Meu Deus! Mas quanta
desilusão! Aonde eu venho andando para ter me afastado dos verdadeiros princípios
e valores?! Será que minha felicidade dependerá mesmo de coisas materiais, de
coisas não materiais, porém finitas? Com o que meus olhos se fecharam afim de não
mais enxergar o óbvio, o essencial?
Acordar bem de manhã já
deveria ser um bom motivo para me ver sorrindo, respirar esse ar puro da
natureza já deveria alegrar meus pulmões, porque então continuo perseguindo
aromas agradáveis, mas às vezes com curtos prazos de validade?
“Preciso harmonizar novamente a música da minha vida!”
Estive pensando em
encontrar uma nova forma de encarar meus problemas. Percebi que todos nós se
fechamos, lamentamos, e se sentimos fracos perante os desapontamentos da vida.

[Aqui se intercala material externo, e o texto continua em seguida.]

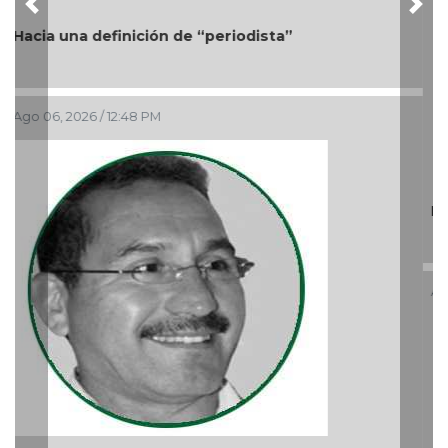
Más cambios en el gobierno de AVA
Ago 05, 2026 / 9:42 AM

Uma batalha não está descrita no dicionário como uma situação agradável,
certamente vamos bater no adversário, logicamente ele revidará e vamos apanhar,
e vai doer, vai machucar e nos fazer cair, mas Deus! Podemos levantar!

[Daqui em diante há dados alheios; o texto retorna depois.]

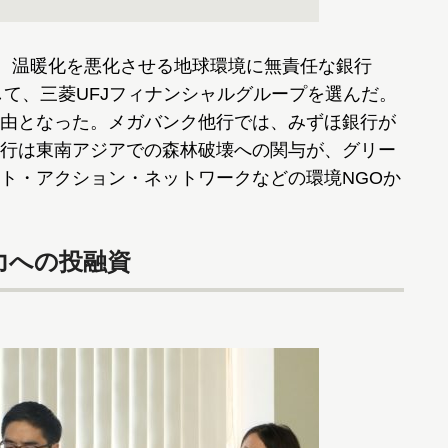
an」は、温暖化を悪化させる地球環境に無責任な銀行
して、三菱UFJフィナンシャルグループを選んだ。
由となった。メガバンク他行では、みずほ銀行が
行は東南アジアでの森林破壊への関与が、グリー
ト・アクション・ネットワークなどの環境NGOか
力への投融資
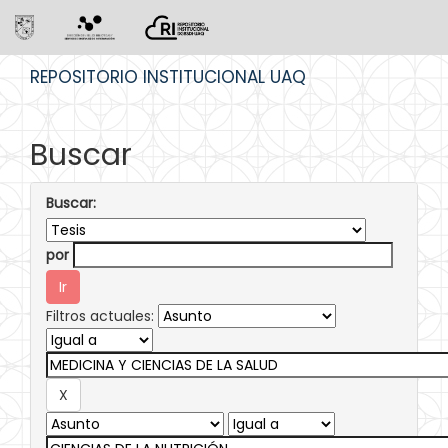
Skip
REPOSITORIO INSTITUCIONAL UAQ
navigation
Buscar
Buscar:
por
Filtros actuales:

E nesse caminho, nesta linha de raciocínio experimentei
algo novo. Se os problemas e os desapontamentos da vida me soqueiam, não vou
chorar, eu vou sorrir e fita-los com uma feição de ironia, e enfim estar alegre
apesar de tudo o que aconteça, a final de contas poderei ter a certeza de estar
participando de um belo filme o qual é a vida, imagine a graça de um filme de
ação ou de guerra sem suas batalhas? A verdade é esta: nada aqui vai ser fácil,
sendo assim, viva, “jogue esse jogo”.
[...] Sorria meu bem, sorria,
Da infelicidade que você
procurou [...]
[...] Chorar pra que?
Chorar!
Você deve sorri,
Que outro dia será bem
melhor [...]
[...] Contava- se que ele vivia dentro de um barril e não
possuía mais do que uma túnica, um cajado e um embornal de pão. (Desse jeito
não era nada fácil roubar dele sua felicidade!) Um dia, quando estava sentado
ao sol junto ao seu barril, recebeu a visita de Alexandre Magno. Alexandre
aproximou-se do sábio, perguntou-lhe se ele tinha algum desejo e disse-lhe que,
caso tivesse, seu desejo seria imediatamente satisfeito. Ao que Diógenes
respondeu: “Sim, desejo que te afastes da frente do meu sol” [...].